__What is required__
Through to the final line, write out the records below exactly, omitting any images they contain.

__Input data__
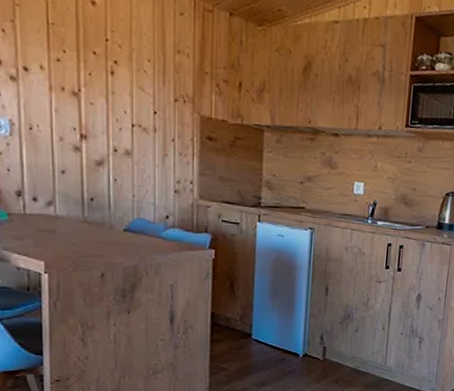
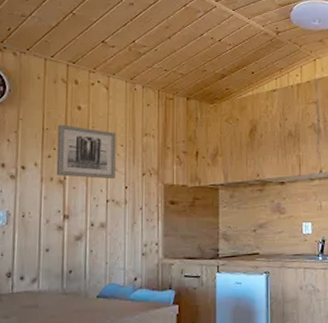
wall art: none [67,20,142,101] -> present [56,124,116,179]

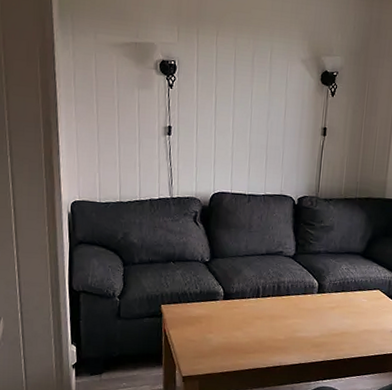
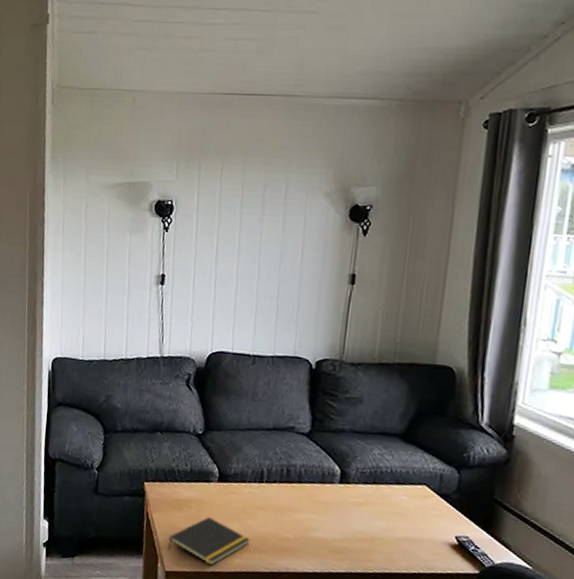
notepad: none [184,329,251,368] -> present [168,517,250,566]

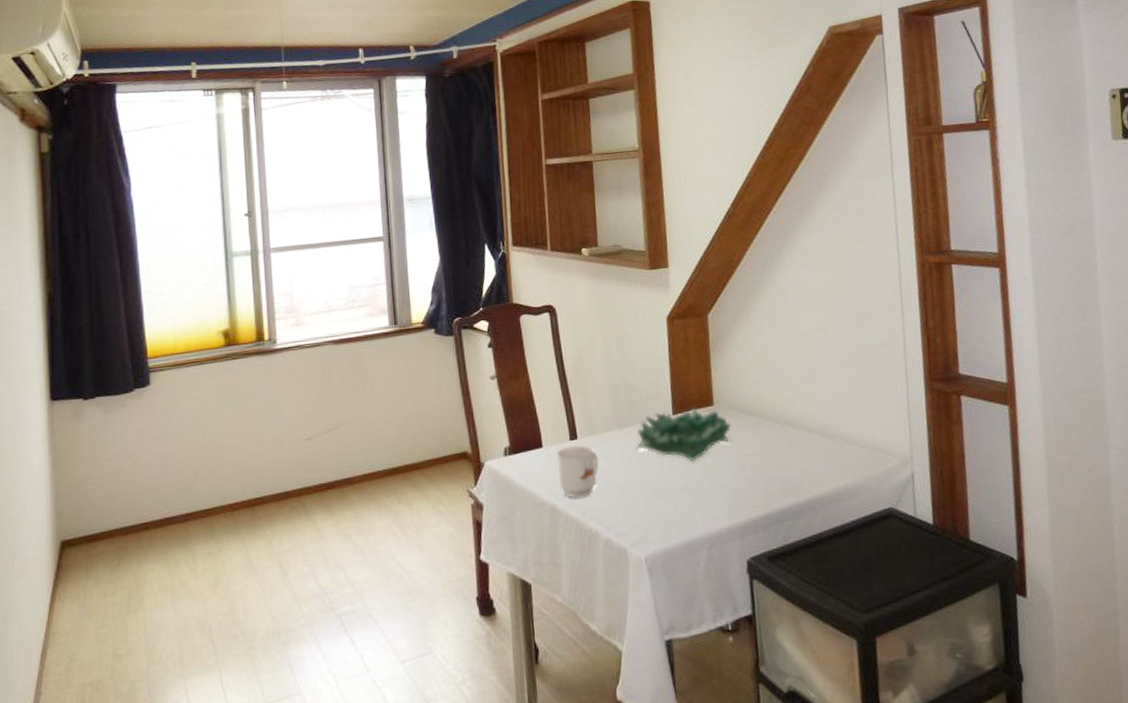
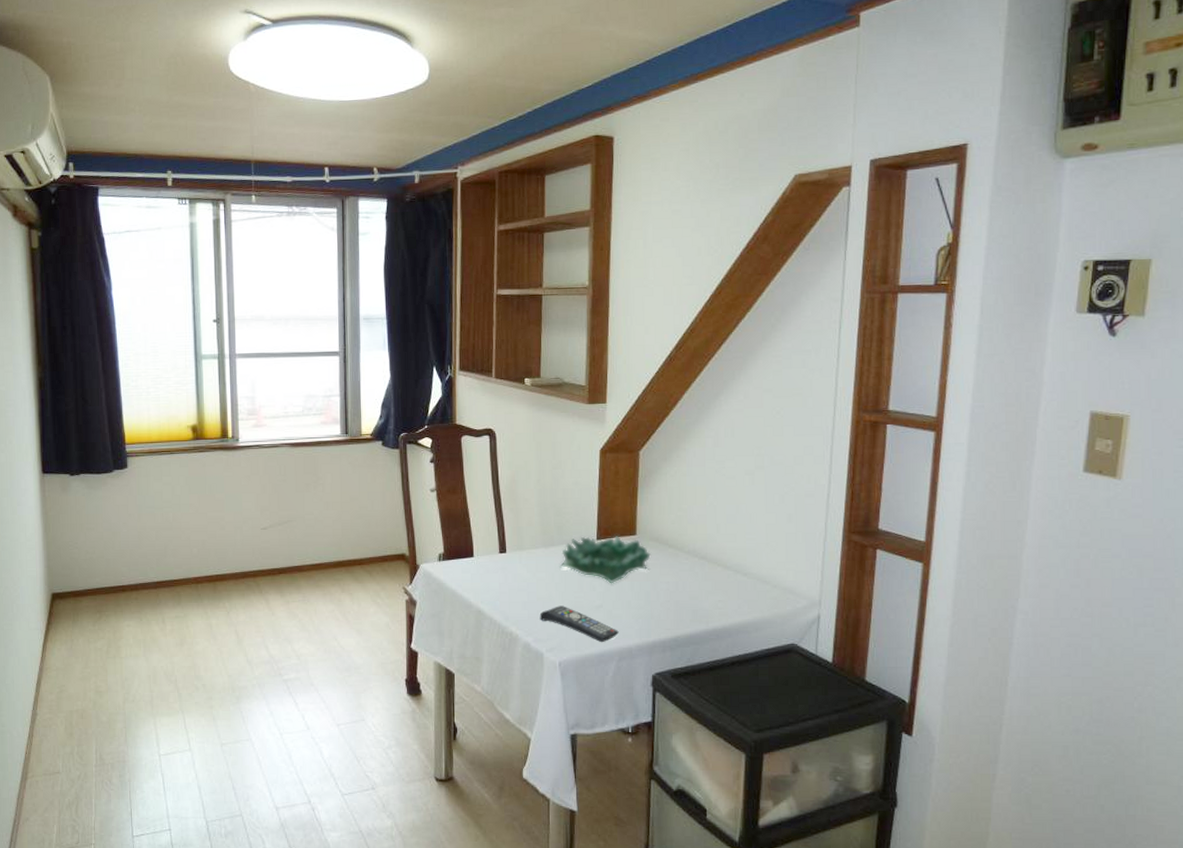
mug: present [557,445,599,498] -> none [486,558,524,605]
remote control: none [619,492,706,530] -> present [539,606,619,643]

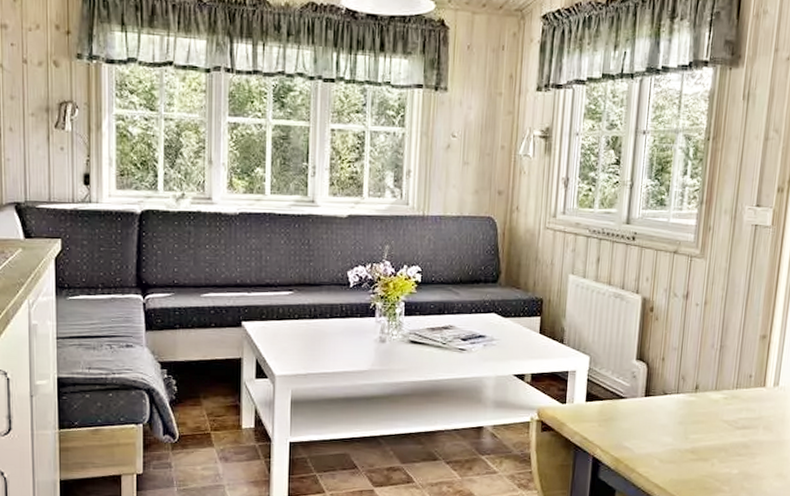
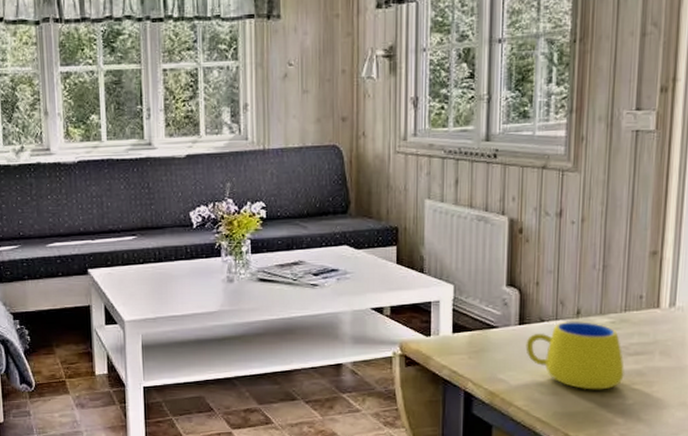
mug: none [649,396,733,460] -> present [525,322,624,390]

__Output of the exercise__
wall art: none [67,20,142,101] -> present [56,124,116,179]

notepad: none [184,329,251,368] -> present [168,517,250,566]

mug: present [557,445,599,498] -> none [486,558,524,605]
remote control: none [619,492,706,530] -> present [539,606,619,643]

mug: none [649,396,733,460] -> present [525,322,624,390]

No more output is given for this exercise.